Я киваю, но не верю ему.
Мы поднимаемся в круглую комнату, чтобы сидеть у огня и ждать, когда прогреется дом. Айзек заставляет меня идти первой. Когда я наверху, он оглядывается через плечо последний раз, а затем быстро поднимается, присоединяясь ко мне. Закрываем люк и запираем его. Мы пытаемся водрузить над ним шкаф, но он тоже прикручен болтами. Огонь, который я развела, угасает. Есть три дополнительных бревна. Я тянусь к одному и подкидываю его в огонь, пока Айзек осматривается.

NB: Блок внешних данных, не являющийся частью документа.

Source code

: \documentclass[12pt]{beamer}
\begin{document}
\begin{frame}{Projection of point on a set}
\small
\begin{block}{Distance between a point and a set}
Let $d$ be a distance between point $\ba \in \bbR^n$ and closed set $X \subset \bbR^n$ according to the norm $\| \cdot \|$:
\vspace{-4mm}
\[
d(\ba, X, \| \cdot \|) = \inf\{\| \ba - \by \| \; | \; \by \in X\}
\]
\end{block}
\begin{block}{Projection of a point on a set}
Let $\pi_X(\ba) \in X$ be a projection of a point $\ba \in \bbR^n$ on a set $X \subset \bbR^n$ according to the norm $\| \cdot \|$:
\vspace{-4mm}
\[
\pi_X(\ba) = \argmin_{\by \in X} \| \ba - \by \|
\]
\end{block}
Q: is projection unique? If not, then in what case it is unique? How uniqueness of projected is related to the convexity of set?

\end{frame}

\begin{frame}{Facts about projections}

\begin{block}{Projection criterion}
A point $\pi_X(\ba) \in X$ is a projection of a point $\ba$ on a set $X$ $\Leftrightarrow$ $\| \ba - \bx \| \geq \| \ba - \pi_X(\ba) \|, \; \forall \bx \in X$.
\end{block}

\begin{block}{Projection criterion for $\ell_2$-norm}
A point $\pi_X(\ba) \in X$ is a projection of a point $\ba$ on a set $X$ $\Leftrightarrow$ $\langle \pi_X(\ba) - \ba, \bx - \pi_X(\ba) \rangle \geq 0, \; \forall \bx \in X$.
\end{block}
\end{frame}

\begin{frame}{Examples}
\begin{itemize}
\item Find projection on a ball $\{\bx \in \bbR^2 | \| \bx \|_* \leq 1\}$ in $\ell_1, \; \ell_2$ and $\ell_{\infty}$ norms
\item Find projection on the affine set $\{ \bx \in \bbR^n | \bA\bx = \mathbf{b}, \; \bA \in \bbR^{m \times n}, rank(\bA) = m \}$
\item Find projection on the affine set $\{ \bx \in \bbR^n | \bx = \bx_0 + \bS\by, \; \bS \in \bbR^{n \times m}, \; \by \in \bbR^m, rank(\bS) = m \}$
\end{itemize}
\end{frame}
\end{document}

— Как думаешь, где мы? — спрашиваю я, когда он подходит, чтобы сесть на пол рядом со мной, и кладёт нож между нами. От этого я чувствую себя лучше. Не доверяю даже себе. Если Айзек не прячет оружие от меня — это хорошо.
— Так много снега? Кто знает? Мы можем быть где угодно.
«Мы нигде», — думаю я.
— Как ты освободилась?
— Что? — я не понимаю, о чём он говорит, пока до меня не доходит то, что Айзек думает, что я тоже была связана.
— Я не была связана, — отвечаю ему.
Он поворачивает голову, чтобы посмотреть на меня. Мы сидим так близко, что пары нашего дыхания смешиваются в воздухе. У него тёмная щетина. Я хочу коснуться её, просто чтобы почувствовать что-то острое и реальное.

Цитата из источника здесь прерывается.